If a line in the records below contains the word "teapot", copy it.

────────────────

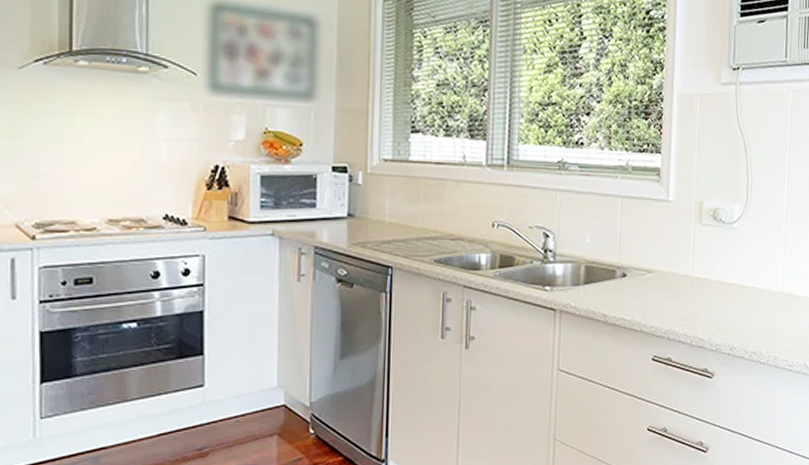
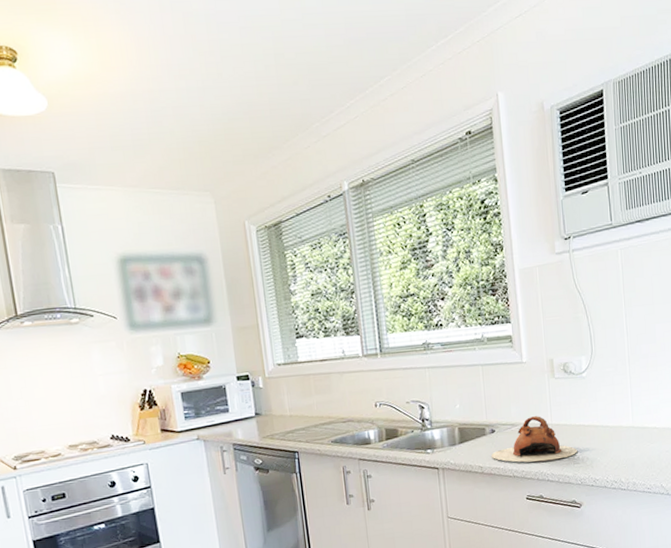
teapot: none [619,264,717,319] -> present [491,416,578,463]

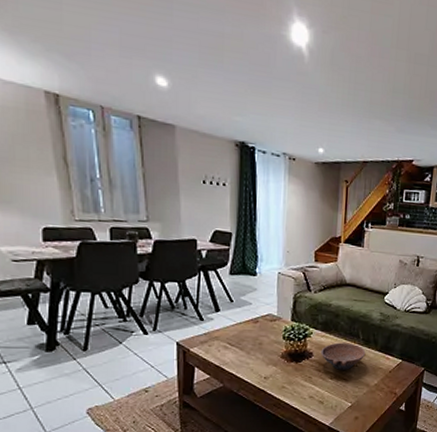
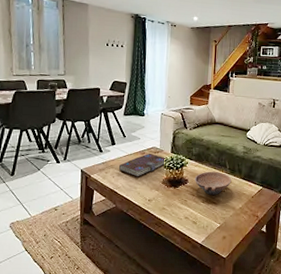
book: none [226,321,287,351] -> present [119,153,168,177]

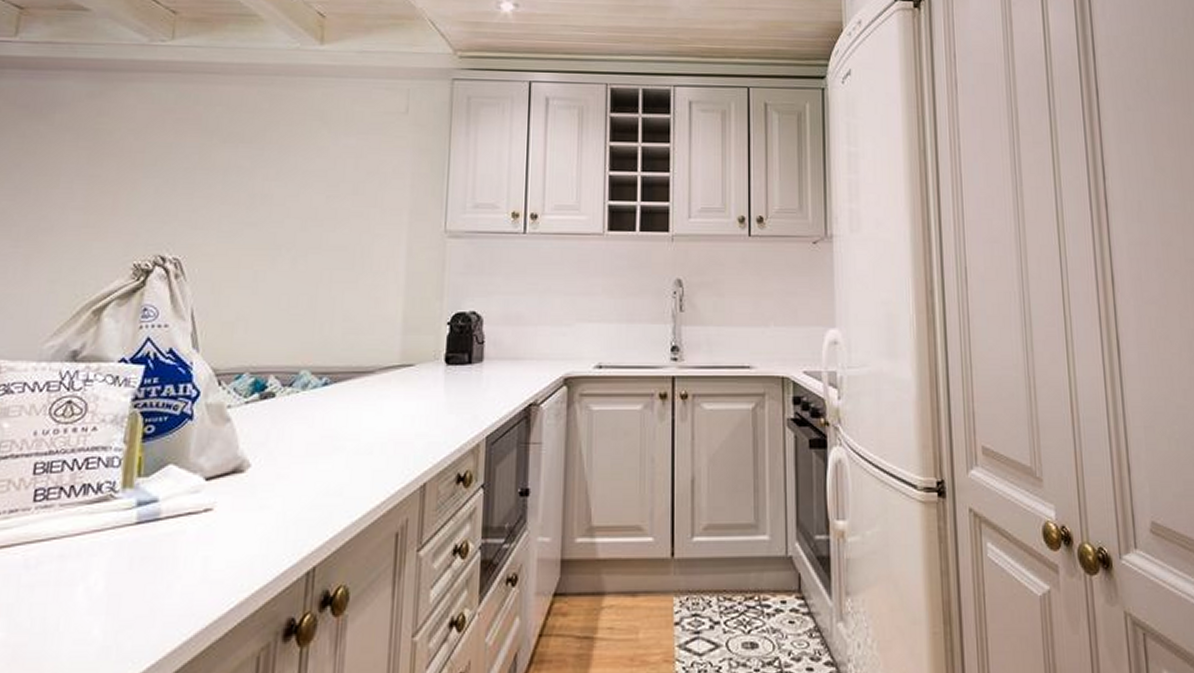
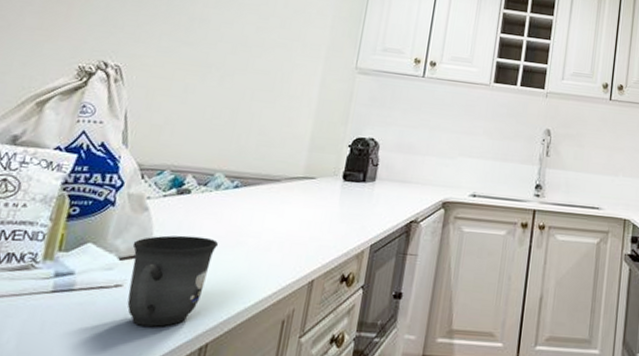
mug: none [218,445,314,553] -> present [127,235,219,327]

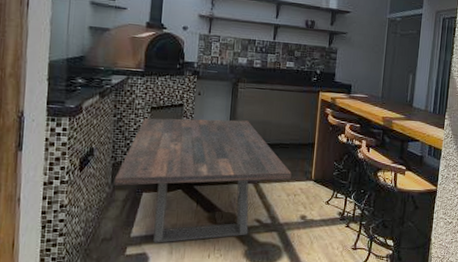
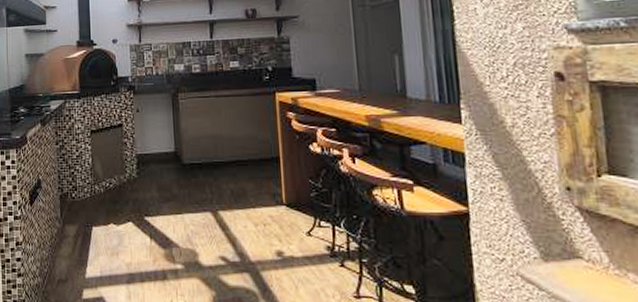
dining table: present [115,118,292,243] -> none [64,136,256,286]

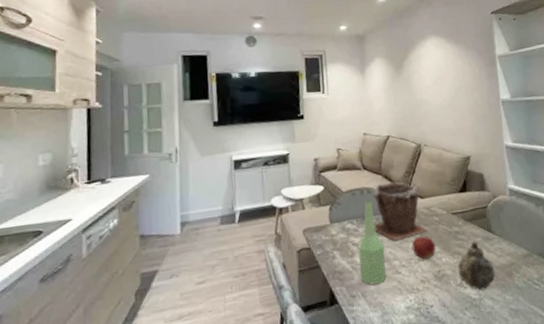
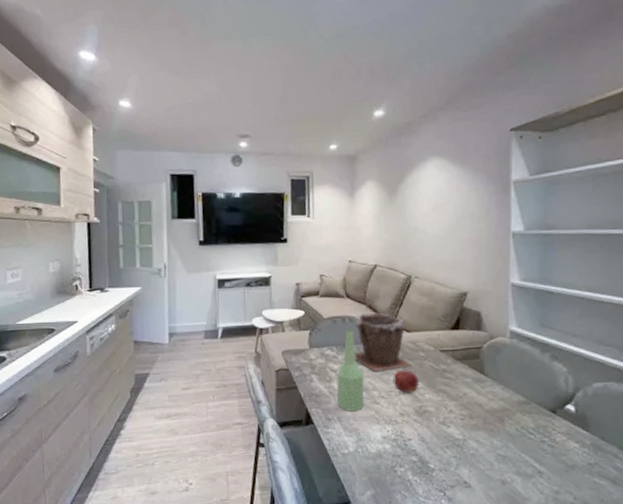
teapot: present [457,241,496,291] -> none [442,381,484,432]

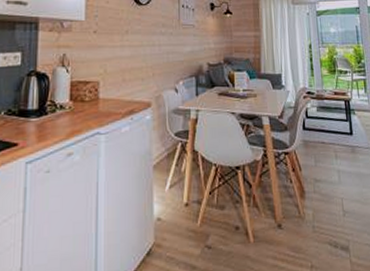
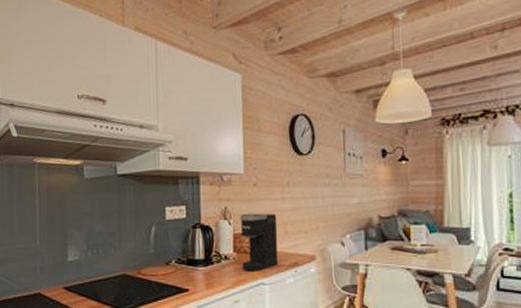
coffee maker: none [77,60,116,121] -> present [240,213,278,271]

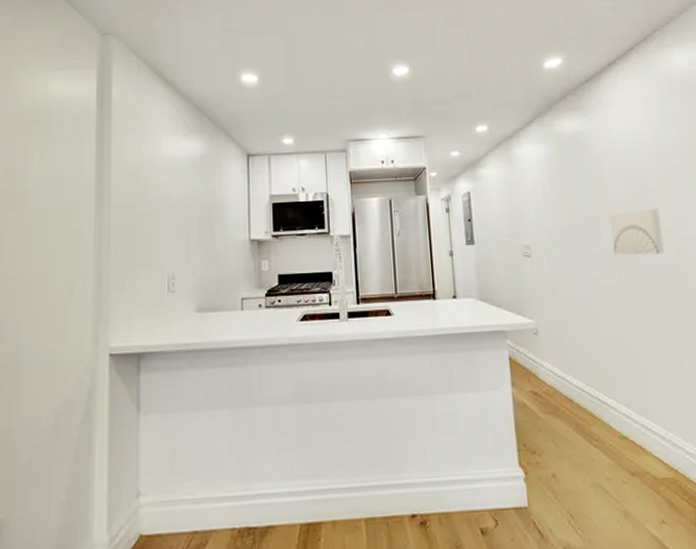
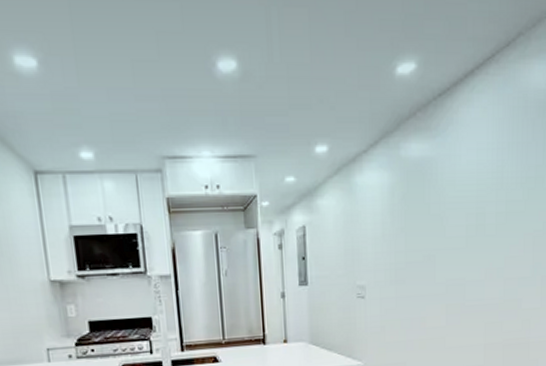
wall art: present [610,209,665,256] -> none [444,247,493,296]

────────────────

Result for this task:
teapot: none [619,264,717,319] -> present [491,416,578,463]
teapot: present [457,241,496,291] -> none [442,381,484,432]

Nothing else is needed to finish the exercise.